L'Institut de radioprotection et de sûreté nucléaire (IRSN) confirme que la conception de la cuve des réacteurs EPR est défectueuse. L'appui technique de l'Autorité de sûreté nucléaire (ASN) estime donc qu'il n'est pas possible aujourd'hui d'autoriser la mise en service de l'EPR de Flamanville (Manche) en bonne et due forme.
EDF a cherché à démontrer que ce défaut de fond de cuve n'interdit pas un fonctionnement de l'EPR. Mais ce fonctionnement serait plus encadré, ce qui interdirait certaines opérations. À titre provisoire, l'IRSN juge acceptable ce « fonctionnement réduit ». Mais, à plus long terme, seule une « modification matérielle pérenne » du déflecteur de fond de cuve apporte des garanties suffisantes.
Cet avis (1) , daté du 21 juillet et déniché ce mois-ci par Le Canard enchaîné, confirme les informations rendues publiques en novembre 2021 par la Criirad. Pour rappel, l'EPR de Taishan (Chine) a été mis à l'arrêt de juillet 2021 à août 2022, après la découverte de ruptures de gaines ayant entraîné des fuites de matières radioactives dans le circuit primaire. L'ASN annonçait alors « examiner dans quelle mesure le retour d'expérience de la situation d'exploitation à Taishan peut être pris en compte dans le cadre de l'instruction en cours de la demande de mise en service de l'EPR de Flamanville ».
Défaut de conception du fond de cuve
Comme l'avait signalé la Commission de recherche et d'information indépendantes sur la radioactivité (Criirad), ces fluctuations sont connues sur les réacteurs de type Konvoi, « dont la conception du fond de cuve est similaire à celle des réacteurs de type EPR ». Ces fluctuations ont deux conséquences. Elles entraînent des « oscillations latérales des assemblages de combustible et des variations des jeux entre ces assemblages (lames d'eau) » et des « des fluctuations de température de l'eau ».
L'IRSN confirme aussi que ce défaut de conception avait été identifié « lors des essais de qualification du fond de cuve réalisés sur une installation expérimentale ». Mais les conséquences sur les assemblages de combustible n'ont pas été anticipées. Pour l'IRSN, cette défaillance impose de renforcer les exigences associées à la conception des cuves des prochains réacteurs.
Un réacteur moins manœuvrable
Surtout, l'Institut revient sur les mesures prises jusqu'à présent par EDF. Il explique que l'entreprise a développé un modèle mathématique pour évaluer les conséquences sur la démonstration de sûreté et sur les seuils de surveillance et de protection du cœur. En contrepartie de la révision de certains seuils de sûreté, EDF propose de modifier le fonctionnement du réacteur. « Ce domaine de fonctionnement réduit peut se traduire en termes de manœuvrabilité du réacteur, par exemple en limitant la possibilité de faire du suivi de charge, c'est-à-dire le réglage de la puissance en fonction des besoins du réseau électrique », explique Karine Herviou.

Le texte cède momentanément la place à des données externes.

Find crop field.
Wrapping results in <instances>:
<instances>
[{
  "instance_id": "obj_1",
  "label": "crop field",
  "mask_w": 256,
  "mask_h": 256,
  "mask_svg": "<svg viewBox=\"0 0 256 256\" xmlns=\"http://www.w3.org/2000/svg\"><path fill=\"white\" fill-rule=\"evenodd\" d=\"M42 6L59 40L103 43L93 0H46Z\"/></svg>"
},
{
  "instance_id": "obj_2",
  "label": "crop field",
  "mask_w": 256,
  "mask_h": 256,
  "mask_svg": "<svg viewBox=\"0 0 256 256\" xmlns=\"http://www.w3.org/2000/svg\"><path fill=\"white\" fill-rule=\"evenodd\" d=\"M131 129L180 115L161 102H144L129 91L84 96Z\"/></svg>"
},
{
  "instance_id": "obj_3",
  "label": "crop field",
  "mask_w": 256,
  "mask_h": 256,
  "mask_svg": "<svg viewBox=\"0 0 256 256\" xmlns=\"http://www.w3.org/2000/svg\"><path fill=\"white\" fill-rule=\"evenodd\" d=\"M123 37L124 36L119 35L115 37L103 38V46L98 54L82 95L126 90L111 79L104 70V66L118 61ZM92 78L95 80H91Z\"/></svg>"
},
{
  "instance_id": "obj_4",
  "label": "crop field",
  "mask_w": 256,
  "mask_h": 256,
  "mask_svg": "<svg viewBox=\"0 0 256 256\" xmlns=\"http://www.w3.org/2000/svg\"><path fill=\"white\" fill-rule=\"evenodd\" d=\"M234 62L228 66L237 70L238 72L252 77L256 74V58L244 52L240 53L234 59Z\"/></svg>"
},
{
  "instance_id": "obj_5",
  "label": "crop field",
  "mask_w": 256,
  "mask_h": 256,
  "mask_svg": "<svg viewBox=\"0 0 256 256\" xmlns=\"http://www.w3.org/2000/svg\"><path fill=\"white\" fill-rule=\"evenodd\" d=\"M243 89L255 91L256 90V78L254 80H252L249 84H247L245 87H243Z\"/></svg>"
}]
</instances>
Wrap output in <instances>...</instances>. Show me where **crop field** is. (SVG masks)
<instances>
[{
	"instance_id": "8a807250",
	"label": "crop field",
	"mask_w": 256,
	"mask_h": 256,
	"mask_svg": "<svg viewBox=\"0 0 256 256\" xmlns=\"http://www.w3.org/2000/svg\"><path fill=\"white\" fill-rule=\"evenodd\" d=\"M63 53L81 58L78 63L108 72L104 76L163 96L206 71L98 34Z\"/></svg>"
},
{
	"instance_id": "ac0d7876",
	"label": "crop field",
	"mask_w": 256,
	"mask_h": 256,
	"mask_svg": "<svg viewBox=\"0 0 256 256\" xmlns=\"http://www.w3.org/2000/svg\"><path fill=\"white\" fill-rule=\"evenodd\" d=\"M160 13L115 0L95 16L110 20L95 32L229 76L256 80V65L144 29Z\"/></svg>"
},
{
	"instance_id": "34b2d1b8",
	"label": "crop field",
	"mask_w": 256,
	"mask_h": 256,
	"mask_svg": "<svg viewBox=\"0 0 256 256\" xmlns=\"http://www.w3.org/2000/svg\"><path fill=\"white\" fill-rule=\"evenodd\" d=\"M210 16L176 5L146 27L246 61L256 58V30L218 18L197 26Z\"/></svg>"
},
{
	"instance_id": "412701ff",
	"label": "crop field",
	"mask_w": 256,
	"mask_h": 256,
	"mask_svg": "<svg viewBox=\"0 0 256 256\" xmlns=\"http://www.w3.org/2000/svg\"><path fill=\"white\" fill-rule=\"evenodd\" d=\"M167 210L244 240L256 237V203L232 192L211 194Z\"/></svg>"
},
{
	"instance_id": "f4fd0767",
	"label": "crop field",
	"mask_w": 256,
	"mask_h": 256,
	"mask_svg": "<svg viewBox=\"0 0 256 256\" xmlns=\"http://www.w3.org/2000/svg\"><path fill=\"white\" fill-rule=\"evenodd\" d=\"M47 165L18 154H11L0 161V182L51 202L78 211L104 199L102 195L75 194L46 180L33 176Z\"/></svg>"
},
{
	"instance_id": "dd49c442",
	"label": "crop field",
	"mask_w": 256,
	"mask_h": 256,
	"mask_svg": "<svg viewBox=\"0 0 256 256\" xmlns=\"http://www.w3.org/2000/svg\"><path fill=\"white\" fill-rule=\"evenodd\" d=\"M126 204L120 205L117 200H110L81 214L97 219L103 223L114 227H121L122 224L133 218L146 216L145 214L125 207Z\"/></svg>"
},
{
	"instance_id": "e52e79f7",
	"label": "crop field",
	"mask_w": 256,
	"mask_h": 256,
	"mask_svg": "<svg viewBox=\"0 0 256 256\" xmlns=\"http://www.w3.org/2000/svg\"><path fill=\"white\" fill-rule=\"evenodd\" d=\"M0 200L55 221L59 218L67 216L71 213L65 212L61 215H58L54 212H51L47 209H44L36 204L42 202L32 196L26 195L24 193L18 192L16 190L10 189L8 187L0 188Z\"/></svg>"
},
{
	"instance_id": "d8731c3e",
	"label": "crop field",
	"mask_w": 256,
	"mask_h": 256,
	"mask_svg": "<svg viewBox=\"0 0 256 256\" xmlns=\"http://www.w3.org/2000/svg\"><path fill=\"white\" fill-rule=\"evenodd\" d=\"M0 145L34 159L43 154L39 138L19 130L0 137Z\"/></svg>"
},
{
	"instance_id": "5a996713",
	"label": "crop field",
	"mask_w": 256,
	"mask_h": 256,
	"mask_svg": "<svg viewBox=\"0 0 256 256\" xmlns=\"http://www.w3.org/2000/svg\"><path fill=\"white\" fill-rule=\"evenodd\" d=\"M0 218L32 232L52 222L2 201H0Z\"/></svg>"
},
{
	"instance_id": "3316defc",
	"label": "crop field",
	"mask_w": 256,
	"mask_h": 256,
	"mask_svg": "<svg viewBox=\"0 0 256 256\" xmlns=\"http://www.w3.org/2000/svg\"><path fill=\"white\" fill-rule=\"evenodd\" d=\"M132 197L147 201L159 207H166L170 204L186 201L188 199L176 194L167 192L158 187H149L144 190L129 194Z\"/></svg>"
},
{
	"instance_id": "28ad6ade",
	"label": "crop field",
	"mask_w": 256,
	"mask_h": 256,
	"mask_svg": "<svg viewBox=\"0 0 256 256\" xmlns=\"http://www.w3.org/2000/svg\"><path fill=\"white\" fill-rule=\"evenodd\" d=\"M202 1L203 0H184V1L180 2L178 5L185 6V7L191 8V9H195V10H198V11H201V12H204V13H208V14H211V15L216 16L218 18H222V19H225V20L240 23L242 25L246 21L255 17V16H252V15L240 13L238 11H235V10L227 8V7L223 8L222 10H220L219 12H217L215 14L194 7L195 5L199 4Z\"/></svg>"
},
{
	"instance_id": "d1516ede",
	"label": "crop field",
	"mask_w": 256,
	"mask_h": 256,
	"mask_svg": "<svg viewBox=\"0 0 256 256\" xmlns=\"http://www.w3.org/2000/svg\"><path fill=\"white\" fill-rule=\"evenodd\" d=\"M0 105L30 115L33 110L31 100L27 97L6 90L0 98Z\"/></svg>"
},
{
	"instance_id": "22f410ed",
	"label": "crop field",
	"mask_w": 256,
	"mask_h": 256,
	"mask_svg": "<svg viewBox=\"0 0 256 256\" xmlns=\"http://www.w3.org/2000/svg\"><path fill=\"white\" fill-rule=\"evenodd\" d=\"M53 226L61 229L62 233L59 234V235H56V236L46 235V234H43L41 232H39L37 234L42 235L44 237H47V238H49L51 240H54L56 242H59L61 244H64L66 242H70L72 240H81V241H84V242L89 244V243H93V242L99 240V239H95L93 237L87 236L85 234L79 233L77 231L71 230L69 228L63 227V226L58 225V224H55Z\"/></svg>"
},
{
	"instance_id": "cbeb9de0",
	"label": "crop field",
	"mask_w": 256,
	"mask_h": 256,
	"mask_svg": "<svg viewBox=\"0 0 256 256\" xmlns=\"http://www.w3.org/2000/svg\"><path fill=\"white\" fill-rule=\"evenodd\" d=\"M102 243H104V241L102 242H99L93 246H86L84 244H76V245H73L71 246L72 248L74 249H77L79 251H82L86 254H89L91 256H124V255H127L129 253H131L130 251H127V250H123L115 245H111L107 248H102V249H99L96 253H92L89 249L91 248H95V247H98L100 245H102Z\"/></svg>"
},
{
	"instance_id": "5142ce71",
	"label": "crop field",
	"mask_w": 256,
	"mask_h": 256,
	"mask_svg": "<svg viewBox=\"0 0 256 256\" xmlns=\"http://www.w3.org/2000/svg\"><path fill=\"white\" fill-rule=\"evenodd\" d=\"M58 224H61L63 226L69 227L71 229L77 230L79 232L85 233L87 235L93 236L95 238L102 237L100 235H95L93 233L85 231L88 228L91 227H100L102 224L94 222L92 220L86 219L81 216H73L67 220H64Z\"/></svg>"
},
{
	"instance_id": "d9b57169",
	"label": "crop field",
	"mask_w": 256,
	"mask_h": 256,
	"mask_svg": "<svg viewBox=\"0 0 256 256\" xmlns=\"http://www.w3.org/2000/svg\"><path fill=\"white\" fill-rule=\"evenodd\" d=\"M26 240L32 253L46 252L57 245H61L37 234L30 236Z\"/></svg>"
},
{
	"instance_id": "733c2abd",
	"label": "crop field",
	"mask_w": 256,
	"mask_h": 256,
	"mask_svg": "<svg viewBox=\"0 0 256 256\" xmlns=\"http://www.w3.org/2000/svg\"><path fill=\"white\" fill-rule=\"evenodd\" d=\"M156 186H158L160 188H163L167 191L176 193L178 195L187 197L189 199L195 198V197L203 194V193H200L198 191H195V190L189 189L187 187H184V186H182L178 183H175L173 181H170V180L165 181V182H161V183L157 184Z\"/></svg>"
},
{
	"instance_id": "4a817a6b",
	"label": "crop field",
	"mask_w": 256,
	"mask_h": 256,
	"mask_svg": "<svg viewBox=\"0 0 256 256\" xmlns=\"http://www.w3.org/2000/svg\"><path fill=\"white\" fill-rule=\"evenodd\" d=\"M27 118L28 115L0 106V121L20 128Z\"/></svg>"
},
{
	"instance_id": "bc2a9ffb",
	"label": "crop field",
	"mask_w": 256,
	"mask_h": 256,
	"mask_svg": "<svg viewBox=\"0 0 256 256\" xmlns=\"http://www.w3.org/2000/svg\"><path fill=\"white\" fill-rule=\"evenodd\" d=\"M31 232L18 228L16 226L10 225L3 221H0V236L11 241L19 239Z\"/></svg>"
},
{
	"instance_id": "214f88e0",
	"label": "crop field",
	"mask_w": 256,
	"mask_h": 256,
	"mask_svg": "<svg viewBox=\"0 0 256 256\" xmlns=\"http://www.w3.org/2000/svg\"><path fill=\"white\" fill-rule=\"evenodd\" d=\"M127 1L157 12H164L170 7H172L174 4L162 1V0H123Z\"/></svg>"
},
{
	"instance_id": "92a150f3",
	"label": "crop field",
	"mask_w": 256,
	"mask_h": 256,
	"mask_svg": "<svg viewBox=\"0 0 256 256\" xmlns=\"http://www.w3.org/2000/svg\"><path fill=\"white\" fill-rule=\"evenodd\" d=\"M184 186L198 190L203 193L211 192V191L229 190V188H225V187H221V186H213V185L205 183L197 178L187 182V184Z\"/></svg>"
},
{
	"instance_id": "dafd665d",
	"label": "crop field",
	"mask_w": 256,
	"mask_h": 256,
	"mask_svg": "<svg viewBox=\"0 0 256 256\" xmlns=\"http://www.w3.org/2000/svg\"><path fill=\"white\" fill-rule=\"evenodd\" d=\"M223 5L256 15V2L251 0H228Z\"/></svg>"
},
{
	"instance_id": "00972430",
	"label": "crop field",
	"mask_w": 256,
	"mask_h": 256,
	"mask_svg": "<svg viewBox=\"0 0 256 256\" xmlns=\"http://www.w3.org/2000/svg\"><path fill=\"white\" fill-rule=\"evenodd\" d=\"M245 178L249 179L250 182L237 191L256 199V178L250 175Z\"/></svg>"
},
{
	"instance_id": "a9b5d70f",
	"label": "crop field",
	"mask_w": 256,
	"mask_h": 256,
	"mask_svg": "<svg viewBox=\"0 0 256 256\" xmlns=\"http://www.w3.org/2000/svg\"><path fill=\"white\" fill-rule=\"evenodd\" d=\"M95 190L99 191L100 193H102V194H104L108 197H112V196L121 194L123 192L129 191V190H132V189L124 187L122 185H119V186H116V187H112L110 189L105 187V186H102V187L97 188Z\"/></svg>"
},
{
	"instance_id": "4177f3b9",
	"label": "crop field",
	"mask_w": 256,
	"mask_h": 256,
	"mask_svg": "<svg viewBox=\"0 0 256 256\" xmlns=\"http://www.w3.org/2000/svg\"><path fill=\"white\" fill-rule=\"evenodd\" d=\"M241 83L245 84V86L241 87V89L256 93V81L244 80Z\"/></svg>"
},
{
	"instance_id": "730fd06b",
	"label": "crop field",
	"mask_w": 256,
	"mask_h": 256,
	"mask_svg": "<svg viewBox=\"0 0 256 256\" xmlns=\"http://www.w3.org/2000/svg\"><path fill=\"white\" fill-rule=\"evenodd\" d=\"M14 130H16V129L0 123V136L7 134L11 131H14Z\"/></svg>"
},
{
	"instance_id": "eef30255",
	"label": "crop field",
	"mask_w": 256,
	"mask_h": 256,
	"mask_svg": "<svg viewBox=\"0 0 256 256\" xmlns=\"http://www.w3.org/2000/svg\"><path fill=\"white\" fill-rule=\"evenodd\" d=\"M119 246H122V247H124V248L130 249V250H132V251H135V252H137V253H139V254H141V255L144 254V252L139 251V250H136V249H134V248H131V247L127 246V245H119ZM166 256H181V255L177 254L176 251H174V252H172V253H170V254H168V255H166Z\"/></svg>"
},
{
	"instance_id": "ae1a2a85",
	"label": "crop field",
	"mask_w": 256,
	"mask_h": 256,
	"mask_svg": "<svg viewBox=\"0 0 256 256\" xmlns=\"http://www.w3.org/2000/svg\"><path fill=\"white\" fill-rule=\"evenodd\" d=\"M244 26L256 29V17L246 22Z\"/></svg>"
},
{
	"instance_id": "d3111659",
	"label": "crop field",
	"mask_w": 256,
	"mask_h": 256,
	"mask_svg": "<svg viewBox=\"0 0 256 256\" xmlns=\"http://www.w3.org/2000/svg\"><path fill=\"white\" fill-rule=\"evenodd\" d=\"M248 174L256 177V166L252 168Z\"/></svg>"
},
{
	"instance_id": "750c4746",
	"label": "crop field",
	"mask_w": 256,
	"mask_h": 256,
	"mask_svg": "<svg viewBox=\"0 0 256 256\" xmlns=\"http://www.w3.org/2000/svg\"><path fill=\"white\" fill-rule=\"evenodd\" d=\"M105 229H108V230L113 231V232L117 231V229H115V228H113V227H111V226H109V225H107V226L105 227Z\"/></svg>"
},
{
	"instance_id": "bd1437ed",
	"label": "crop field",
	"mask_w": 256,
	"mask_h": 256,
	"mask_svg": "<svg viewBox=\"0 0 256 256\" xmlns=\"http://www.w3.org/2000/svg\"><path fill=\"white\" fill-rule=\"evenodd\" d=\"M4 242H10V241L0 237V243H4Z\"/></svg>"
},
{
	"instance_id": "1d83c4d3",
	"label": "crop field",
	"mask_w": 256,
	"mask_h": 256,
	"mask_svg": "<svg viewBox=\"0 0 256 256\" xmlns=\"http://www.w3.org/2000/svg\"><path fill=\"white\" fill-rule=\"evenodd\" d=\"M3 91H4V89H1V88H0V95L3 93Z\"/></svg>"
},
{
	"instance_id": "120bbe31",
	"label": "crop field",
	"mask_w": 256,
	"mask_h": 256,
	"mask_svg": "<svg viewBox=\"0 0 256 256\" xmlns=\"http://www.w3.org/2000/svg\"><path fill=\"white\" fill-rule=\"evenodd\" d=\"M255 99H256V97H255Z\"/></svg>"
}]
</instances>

Pour autant, l'IRSN émet trois critiques. Premier reproche : le modèle mathématique « n'est pas satisfaisant », car il n'est pas valide sur le plan règlementaire. Les données qui en sont tirées ne devraient donc pas être utilisées dans la démonstration de sûreté (sauf à être validées conformément à la réglementation). L'IRSN déplore ensuite que les calculs présentés par EDF concernent surtout les conditions de fonctionnement normales. Les éléments relatifs aux fonctionnements accidentels « sont insuffisants ». Enfin, la solution d'EDF est jugée périlleuse : l'Institut « souligne la complexité de la démarche d'analyse de l'impact des fluctuations de flux neutronique sur la démonstration de sûreté ».
Et l'IRSN d'en conclure que cette démarche « [ne peut] constituer une démonstration de sûreté pérenne acceptable ». En revanche, les résultats d'EDF « constituent une analyse de sûreté intermédiaire (…) acceptable [pour] un fonctionnement réduit ». Mais à une condition : « que les caractéristiques des fluctuations de flux neutronique considérées dans l'analyse d'EDF soient vérifiées expérimentalement ».
Pour un fonctionnement à long terme, « l'IRSN estime qu'EDF doit définir et mettre en œuvre, aussi rapidement que [possible], une modification matérielle pérenne ». Cette modification, qui concerne un déflecteur fixé en partie basse des équipements internes amovibles de la cuve, doit permettre d'optimiser l'hydraulique du fond de cuve et de résorber définitivement l'anomalie de conception.